An engineer's faithfulness gate — a merge check requiring an LLM judge's mean score to clear 0.80 — failed at 0.79 on one run and then passed at 0.82 and exactly 0.80 on identical re-runs with no code changes. The culprit wasn't the code but the judge itself: non-zero sampling temperature, floating model aliases that silently swap snapshots, ambiguous rubric wording, and borderline scores where tiny sampling noise decides the outcome.

The fix isn't bit-level determinism from a hosted model, but shrinking noise enough that a threshold crossing signals a real regression rather than a coin flip.
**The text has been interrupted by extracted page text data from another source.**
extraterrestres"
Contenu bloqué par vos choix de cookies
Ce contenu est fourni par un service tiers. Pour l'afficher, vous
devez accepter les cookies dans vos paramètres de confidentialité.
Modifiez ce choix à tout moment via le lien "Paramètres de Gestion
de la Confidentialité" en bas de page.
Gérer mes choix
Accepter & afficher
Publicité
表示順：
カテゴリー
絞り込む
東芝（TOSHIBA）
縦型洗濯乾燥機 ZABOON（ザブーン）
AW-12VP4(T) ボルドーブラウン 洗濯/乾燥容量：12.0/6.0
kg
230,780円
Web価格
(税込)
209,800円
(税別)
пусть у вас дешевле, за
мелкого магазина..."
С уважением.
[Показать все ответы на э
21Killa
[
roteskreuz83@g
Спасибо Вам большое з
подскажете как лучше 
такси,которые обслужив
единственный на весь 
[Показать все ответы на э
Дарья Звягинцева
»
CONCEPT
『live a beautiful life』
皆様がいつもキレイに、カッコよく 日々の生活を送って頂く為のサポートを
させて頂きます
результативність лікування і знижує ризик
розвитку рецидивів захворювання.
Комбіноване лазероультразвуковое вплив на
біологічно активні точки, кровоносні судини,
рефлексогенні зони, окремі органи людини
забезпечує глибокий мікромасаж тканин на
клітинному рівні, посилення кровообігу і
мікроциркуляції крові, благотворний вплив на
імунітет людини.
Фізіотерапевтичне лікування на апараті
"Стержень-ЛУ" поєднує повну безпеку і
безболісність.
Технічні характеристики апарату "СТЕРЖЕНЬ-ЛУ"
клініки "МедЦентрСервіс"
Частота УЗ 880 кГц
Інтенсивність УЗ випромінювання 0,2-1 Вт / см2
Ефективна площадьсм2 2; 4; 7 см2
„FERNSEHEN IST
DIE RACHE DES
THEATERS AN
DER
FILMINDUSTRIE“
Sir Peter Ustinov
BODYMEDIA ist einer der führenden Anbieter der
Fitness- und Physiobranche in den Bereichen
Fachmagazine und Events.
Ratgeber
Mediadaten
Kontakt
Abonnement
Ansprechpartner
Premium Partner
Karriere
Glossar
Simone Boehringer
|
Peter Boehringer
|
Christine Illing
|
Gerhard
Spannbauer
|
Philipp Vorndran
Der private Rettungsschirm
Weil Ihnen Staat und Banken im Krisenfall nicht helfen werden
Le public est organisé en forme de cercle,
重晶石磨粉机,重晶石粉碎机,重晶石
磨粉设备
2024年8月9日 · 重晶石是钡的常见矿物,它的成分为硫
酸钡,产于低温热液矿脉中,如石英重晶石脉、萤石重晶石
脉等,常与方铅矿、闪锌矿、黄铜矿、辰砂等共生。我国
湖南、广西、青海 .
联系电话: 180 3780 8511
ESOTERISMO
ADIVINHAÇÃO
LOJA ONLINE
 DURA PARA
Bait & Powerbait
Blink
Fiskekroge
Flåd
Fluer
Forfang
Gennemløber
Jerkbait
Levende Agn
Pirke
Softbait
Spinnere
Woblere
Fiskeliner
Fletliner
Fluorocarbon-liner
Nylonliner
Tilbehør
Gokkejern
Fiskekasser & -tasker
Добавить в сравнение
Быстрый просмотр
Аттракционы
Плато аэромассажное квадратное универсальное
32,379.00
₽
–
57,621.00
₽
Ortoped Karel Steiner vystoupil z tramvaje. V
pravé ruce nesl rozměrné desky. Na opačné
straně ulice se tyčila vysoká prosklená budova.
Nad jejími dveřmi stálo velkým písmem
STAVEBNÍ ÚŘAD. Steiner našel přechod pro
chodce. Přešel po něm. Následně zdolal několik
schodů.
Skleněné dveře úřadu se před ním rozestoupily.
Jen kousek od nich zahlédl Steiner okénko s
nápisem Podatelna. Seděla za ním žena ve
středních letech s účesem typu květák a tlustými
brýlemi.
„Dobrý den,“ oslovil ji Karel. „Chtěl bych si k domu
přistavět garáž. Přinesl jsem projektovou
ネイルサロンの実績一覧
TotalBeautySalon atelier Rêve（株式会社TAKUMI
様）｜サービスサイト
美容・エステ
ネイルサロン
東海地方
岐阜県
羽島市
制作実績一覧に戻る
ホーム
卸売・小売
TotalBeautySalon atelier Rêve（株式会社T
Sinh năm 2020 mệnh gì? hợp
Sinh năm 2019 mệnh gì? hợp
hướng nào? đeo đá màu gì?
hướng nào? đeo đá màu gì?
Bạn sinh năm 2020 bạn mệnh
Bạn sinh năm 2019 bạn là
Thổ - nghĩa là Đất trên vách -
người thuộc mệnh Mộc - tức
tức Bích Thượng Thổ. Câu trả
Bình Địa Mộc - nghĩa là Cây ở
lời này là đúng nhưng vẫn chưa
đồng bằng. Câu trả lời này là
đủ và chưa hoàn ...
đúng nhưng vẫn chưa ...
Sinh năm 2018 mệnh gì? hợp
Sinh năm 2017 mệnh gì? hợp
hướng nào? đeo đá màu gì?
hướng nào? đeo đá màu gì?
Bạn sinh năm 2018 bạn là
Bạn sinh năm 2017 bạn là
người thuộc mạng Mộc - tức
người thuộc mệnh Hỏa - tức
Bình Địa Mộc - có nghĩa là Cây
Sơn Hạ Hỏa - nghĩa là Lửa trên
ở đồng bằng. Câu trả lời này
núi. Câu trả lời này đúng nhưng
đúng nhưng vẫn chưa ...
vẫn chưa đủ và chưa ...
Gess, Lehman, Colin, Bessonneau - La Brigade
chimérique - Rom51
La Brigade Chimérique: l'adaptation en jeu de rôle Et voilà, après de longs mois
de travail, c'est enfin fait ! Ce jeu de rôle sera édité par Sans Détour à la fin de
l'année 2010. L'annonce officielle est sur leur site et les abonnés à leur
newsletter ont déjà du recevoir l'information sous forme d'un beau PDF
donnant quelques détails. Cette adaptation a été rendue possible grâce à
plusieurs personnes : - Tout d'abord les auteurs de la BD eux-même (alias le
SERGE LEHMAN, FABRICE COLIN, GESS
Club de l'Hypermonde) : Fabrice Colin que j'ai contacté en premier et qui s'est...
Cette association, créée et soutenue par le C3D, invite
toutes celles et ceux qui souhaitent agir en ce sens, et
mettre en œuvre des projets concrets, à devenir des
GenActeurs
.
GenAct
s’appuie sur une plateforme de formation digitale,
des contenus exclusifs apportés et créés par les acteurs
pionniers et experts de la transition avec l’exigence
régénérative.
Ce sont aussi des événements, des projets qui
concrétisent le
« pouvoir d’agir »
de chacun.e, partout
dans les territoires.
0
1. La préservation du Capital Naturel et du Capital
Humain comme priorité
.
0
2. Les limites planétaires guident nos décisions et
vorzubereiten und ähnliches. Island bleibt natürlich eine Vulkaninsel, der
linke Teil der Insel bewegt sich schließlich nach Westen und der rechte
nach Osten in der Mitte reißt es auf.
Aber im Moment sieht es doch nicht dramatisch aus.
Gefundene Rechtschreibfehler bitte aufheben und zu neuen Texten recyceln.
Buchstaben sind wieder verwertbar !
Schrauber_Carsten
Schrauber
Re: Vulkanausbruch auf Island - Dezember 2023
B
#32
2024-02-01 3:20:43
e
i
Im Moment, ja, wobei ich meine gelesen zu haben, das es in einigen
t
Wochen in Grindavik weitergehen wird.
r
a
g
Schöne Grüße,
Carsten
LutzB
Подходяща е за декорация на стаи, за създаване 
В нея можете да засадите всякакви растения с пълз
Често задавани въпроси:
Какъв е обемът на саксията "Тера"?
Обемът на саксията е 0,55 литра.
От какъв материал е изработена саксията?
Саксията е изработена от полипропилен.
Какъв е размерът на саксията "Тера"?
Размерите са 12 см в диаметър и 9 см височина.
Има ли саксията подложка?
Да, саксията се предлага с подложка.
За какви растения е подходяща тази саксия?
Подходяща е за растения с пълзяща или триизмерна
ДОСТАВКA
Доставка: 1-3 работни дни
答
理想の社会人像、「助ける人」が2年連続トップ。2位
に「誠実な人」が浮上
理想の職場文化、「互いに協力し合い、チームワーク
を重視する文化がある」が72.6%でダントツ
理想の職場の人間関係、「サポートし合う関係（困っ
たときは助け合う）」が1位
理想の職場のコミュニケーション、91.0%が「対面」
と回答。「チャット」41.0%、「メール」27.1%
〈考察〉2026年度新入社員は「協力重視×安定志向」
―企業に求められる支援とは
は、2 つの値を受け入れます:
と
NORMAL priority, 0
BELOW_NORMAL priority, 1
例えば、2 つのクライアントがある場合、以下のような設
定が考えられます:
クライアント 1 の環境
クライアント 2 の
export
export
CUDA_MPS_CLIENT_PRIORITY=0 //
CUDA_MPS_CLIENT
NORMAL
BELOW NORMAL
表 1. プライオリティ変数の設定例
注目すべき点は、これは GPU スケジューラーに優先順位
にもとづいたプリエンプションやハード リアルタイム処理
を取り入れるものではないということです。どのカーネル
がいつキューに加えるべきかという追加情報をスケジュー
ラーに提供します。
The approach: set temperature to zero and use a seed where supported, pin the exact judge model and rubric version in the cache key, sample k times (e.g. k=5) and average or majority-vote, quantize scores to a coarse grid to kill sub-grid jitter, and version the rubric prompt like code.

The conceptual shift is treating no single judge score as ground truth: score k times, track the mean and spread, and only fail when the mean falls below threshold by more than the measured noise. A shared Python snippet implements this via stable_judge_score and gate functions, with the SystemExit exit code being the actual CI signal. This cut run-to-run swing from roughly 0.03 to under 0.01, making a red result mean something real.

Practical checks recommended: log the judge call's temperature, diff the model string between passing and failing runs, and measure the metric's run-to-run stdev before trusting any gate — if the swing exceeds the threshold's margin, the gate is measuring noise, not regressions.